# Penn Fierce or Shimano Sedona?



## 7.62 (Apr 15, 2011)

Need to replace an ultra-cheap BPS reel (ground to a halt) with a semi-cheap reel. $50 is ballpark. Will mostly be used in freshwater but I want the reel to be able to pull double duty in salt if needed. I have a Sedona which I have used in fresh for 3 years and in a few times in salt which has held up well. I also have a Penn Battle that I used last year in salt, no issues. 

Shimanos are supposed to be able to handle both, and the Fierce is marketed as a salt reel. Which one in the end will hold up best with good care maintenance? Upgrading the drag washers in the Fierce to HT-100s is inexpensive, if that's an issue to anyone. 

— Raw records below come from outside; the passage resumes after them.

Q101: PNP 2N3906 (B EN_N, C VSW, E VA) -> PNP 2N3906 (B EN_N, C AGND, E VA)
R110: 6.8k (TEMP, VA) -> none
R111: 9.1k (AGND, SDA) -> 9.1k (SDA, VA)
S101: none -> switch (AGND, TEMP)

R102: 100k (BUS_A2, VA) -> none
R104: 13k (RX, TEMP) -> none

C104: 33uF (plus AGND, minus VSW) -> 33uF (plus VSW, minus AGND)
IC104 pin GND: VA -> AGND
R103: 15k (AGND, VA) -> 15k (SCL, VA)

I like both the Battle and the Sedona I already have. The Battle seems more solid but I don't like the infinite anti reverse (the Shimano has a switch that disengages the anti reverse). Probably not a huge deal but I don't like opening the bail to let out a little line.


----------



## surfchunker (Apr 10, 2006)

if it doesn't have an anti-reverse that's one less thing to break ... my vote is the Penn


----------



## plotalot (Apr 27, 2009)

The Fierce is a much better reel at that price point.


----------



## Loner (Sep 9, 2009)

..I love Penns..BUT!!!!...I have observed the Sedona grind and grind day after day and just never miss a lick.....Gots a friend who does nothing but throw Gotcha's all year...He keeps 3-4 ready all the time..
In the beginning U could find Sedona's for $19.95....and they just got more expensive...2 reels Shimano has never got to be ashamed of is the Sedona and the Spirex......


----------



## 7.62 (Apr 15, 2011)

I picked up the Fierce. I figure it will be a good way to see which one outlasts and out performs the other.


----------



## huntingwood (Jun 13, 2009)

I've had two Sedonas (2500 and a 4000) for about five years. They have taken a beating fishing on the beach and from the kayak, and both have been dunked. They have been bulletproof for me and still run smooth.


----------



## bloodworm (Jan 5, 2007)

You can use which ever one you want as long as you take care of it


----------